The young chef returned to Stratford seven months later to complete his culinary studies, but with the ink barely dry on his diploma, made a beeline back to the coast. Stints at Sooke Harbour House, Araxi’s sister restaurant Blue Water Cafe in Vancouver’s historic Yaletown district, and in Rome cooking for the Canadian Consulate General, followed. “It was my goal to join Toptable Group,” he says today. “The quality, the attention to wines, service, and absolutely top grade ingredients really spoke to me. So did the creative license that I was allowed.”
Nineteen years ago, when James moved to Whistler to head up the kitchen brigade at Araxi, cuisine on the mountain was only just beginning to shed its ubiquitous cloak of ‘international cuisine’, pizzas and pastas. Working with other early adopter chefs such as Bernard Casavant of the Fairmont Chateau Whistler, James reached out to the famers of the Pemberton Valley to grow menu-specific fruits and vegetables that could be used fresh in the growing season and canned for the winter. Local beef and pork soon followed, and close liaisons with coastal oystermen, prawners and fisherfolk of all stripes assured pristine ingredients throughout the year – and, unusually, delivered daily up Highway 99 to the mountainside restaurant.
Local sourcing was challenging at first: many of the farms in Pemberton were still fledgling operations, and Jordan Sturdy’s North Arm Farm was just starting out. Now the site of Araxi’s annual Longtable Dinner (which this year numbered 400 guests dining at one very lengthy table), the farm is now a vast purveyor of first-class fruits and vegetables. “I don’t have to think about it as much now,” James says. “We know the growing rhythms, and what’s ready to harvest every week – it’s very helpful to have the consistency of supply in volume now during the busy summer season.” And beginning each spring, Chef Walt extends his reach to the Fraser and Okanagan valleys as well, for stone fruits, berries, and vegetables.

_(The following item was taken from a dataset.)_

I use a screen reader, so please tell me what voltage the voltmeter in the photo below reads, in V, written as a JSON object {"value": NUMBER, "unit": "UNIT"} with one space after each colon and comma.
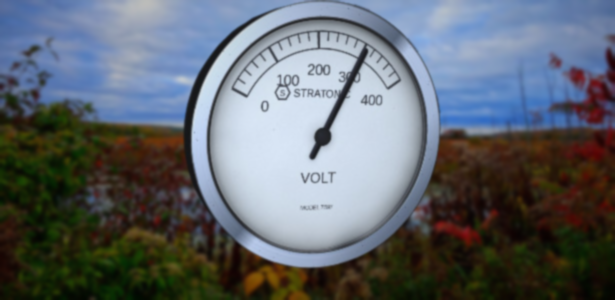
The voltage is {"value": 300, "unit": "V"}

For the past several years, James has worked towards the launch in November, 2015, of Bar Oso and The Cellar by Araxi. Bar Oso (‘Bear’) features the Spanish-inflected pinxtos, tapas and charcuterie of Chef Jorge Muñoz Santos cast in a beautifully decorated room that exudes Iberian warmth. And at The Cellar, dining for special events, also overseen by James, are prepared in a demonstration kitchen that infuses a special sense of occasion into the sophisticated and contemporary room.

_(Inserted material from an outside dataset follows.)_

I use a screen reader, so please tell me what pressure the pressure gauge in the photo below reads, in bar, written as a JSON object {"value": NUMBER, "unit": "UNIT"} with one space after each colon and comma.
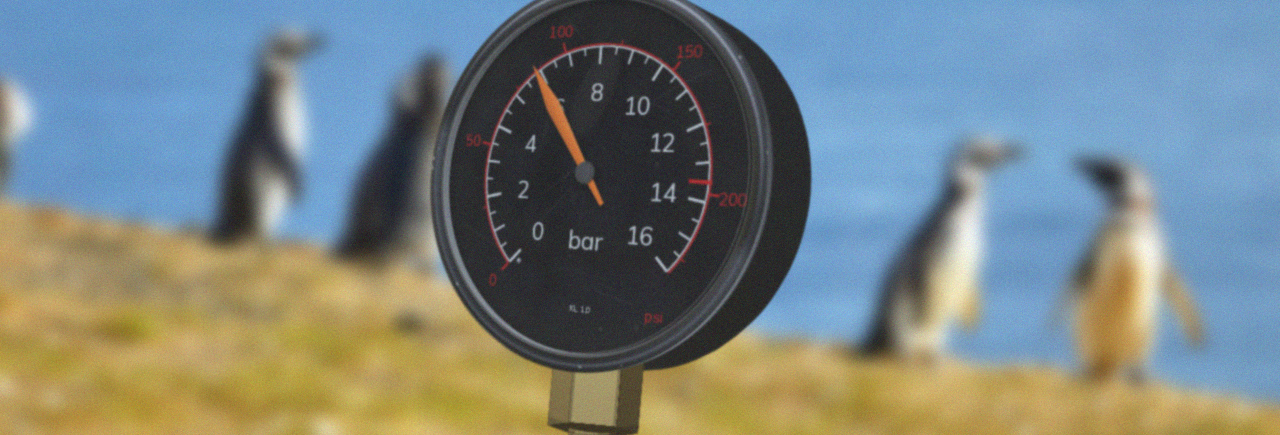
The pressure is {"value": 6, "unit": "bar"}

It’s a Sunday in late August, and the Longtable – stretching over 400 feet – has been gorgeously set with white linen at North Arm Farm. Wine glasses and silver cutlery sparkle in the sun under the peak of Mt. Currie. In the chefs’ tents, sauces bubble and the grills are laden with local beef while fresh oysters are shucked for the hungry crowd to accompany a sluice of sparkling wines. Charcuterie and pates – served family style – begin the dance, then simply dressed chunky cut heirloom tomatoes under a strew of basil and baby lettuce, thick-sliced Pemberton beef au jus nestled on carrots and long beans, local cheeses, fruits, and sweets to finish. Much of it has been grown within a mile or two, and as Chef James Walt and his brigade of more than 30 cooks take their bow, it is clear that his feet remain firmly in this ground, and that everything he cooked tasted of right here, right now.